__Exercise text__
=== Section Start ===

The Company’s obligation to accept for purchase, and to pay for, 2026 Senior Second Lien Notes validly tendered and not validly withdrawn pursuant to the Tender Offer is conditioned upon the satisfaction or, when applicable, waiver of certain conditions, which are more fully described in the Offer to Purchase, including, among others, a financing condition as described in the Offer to Purchase. In addition, subject to applicable law, the Company reserves the right, in its sole discretion, (i) to waive any condition to the Tender Offer and the Consent Solicitation, (2) to amend any of the terms of the Tender Offer and/or the Consent Solicitation or (3) to modify the Tender Offer Consideration or the Early Tender Payment; provided that in the event the Company modifies the Tender Offer Consideration or a dealer’s soliciting fee (if any) or increases or decreases the percentage of the 2026 Senior Second Lien Notes being sought in the Tender Offer, the Tender Offer will be extended, if necessary, such that the Expiration Time is at least 10 business days from the date of that notice of such change is first published or sent or given to holders of 2026 Senior Second Lien Notes. The Company is making the Tender Offer and the Consent Solicitation only in those jurisdictions where it is legal to do so.

=== Section End ===

__Source data__
=== Section Start ===

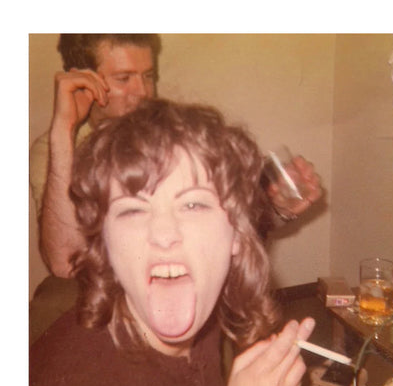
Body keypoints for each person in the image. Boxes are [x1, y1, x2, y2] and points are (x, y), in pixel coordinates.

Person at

=== Section End ===

__Goal of the exercise__
Which rights does the Company reserve in its sole discretion in the tender offer passage above? List each.

__Task response__
- To waive any condition to the Tender Offer and the Consent Solicitation
- To amend any of the terms of the Tender Offer and/or the Consent Solicitation
- To modify the Tender Offer Consideration or the Early Tender Payment